The challenge in any short story is developing full, human characters in such a limited space. Wilson succeeds here and brings complicated families and warm friendships to life in just a few pages. In a few cases, readers will see a conflict but still find themselves nodding along with characters on opposite sides. In one story, a married woman begins a queer affair that changes her outlook on love and life. Discovering this new side of herself brings light and joy into her everyday life, even deepening the understanding in her marriage and with her children.
In another story, a habitual cheater faces the horrible consequences of his actions, forever. His irresponsibility catches up with him in a meaningful, dark way that can still never make it right for his children. The author never shies away from showing a character’s raw emotions. She shows our likable characters making mistakes, sometimes at great cost, and she brings out a sympathetic hint in the more unlikable characters, too.
There are no recurring characters in this collection and the setting and mood change in each story. It’s suitable for reading with breaks between the stories since each one stands alone.

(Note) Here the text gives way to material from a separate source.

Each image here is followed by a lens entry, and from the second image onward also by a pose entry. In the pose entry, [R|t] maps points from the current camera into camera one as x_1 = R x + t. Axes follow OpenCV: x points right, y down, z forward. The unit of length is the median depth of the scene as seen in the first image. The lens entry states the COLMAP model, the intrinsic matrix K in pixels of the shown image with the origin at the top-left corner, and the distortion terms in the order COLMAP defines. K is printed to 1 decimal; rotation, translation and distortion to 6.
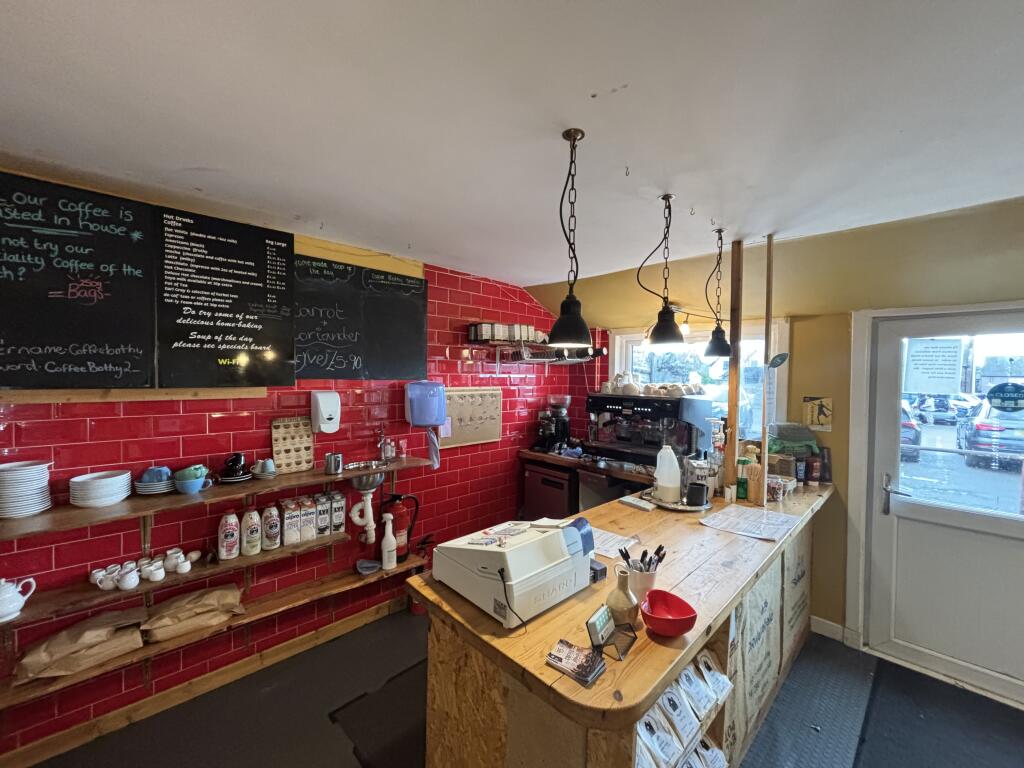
lens RADIAL K [[413.3, 0, 513.2], [0, 413.3, 381.6], [0, 0, 1]] dist [-0.000089, 0.000082]
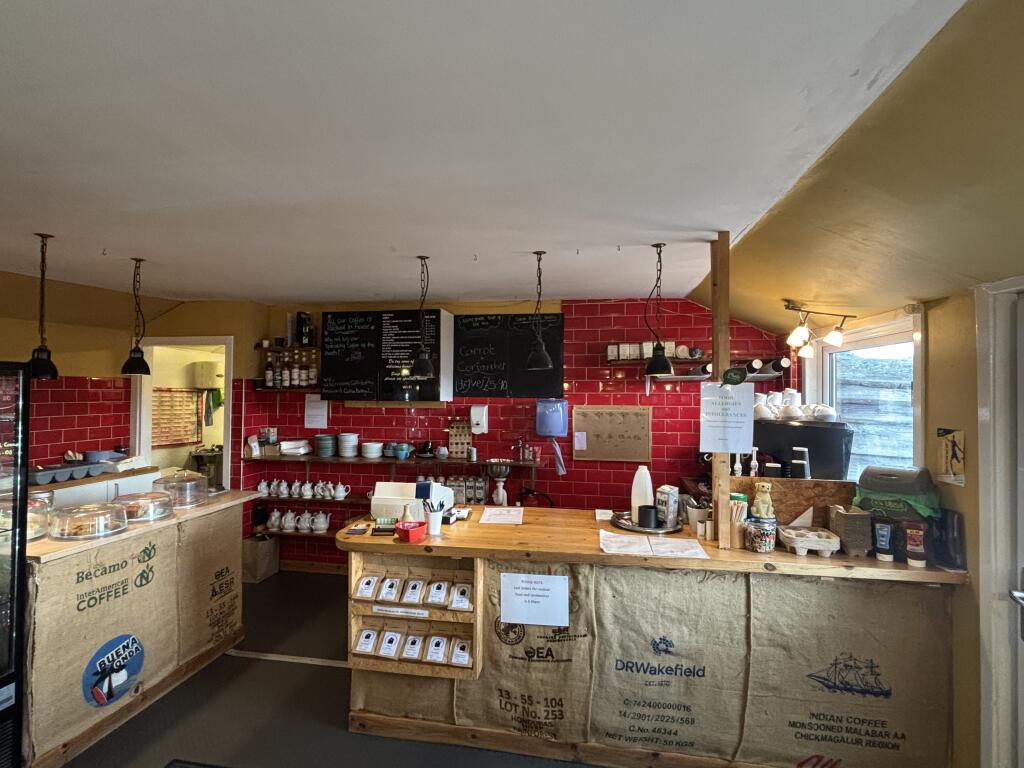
lens RADIAL K [[520.5, 0, 510.9], [0, 520.5, 379.6], [0, 0, 1]] dist [0.002366, -0.004938]
pose [[0.592631, -0.023802, -0.805123, 1.138779], [-0.011638, 0.999206, -0.038106, 0.000842], [0.805390, 0.031953, 0.591883, 0.009242]]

Overall, Afro-Bougie Blues is a solid short story collection of memorable characters facing love and loss. —ManyBooks
About the Author
Lauren Wilson is a safety consultant who is occasionally visited by a muse that allows her to write amazing stories. It only happens a few times a year, but it is a wondrous experience. The rest of the time, Lauren evaluates the safety of manufacturing equipment being sent to Europe. The machines are often the size of a room, so she travels frequently.
In her spare time, she is a voracious reader of sci-fi alien encounters, UK historical mysteries, and stories about vampires and werewolves. She’s an online spades player and has a 5-story apartment building dollhouse project that she figures will take her another 10 years to complete. One of their favorite things to do is to drive 4 hours into the Pocono Mountains in PA and visit the Cove Haven couples resort. It’s a long way to go in order to play air hockey, but it’s worth it.
Lauren and her husband, Howard love watching stand-up comedy videos and he has recently started finding online joke videos that they can laugh at together. They have one dog, a pit bull named Petey who is a major bed hog.